» About this task
State the number of lines that hold "interface" in the records below, with no other words.
BEGIN Provided entries
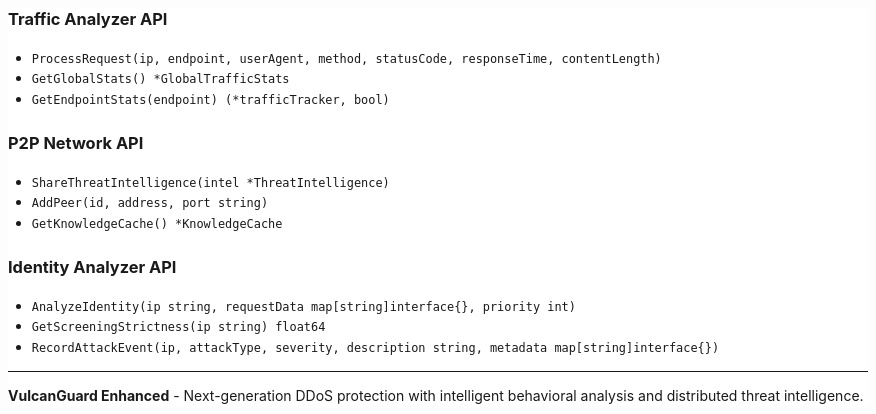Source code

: ### Traffic Analyzer API
- `ProcessRequest(ip, endpoint, userAgent, method, statusCode, responseTime, contentLength)`
- `GetGlobalStats() *GlobalTrafficStats`
- `GetEndpointStats(endpoint) (*trafficTracker, bool)`

### P2P Network API
- `ShareThreatIntelligence(intel *ThreatIntelligence)`
- `AddPeer(id, address, port string)`
- `GetKnowledgeCache() *KnowledgeCache`

### Identity Analyzer API
- `AnalyzeIdentity(ip string, requestData map[string]interface{}, priority int)`
- `GetScreeningStrictness(ip string) float64`
- `RecordAttackEvent(ip, attackType, severity, description string, metadata map[string]interface{})`

---

**VulcanGuard Enhanced** - Next-generation DDoS protection with intelligent behavioral analysis and distributed threat intelligence.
END Provided entries
» Reply to the task
2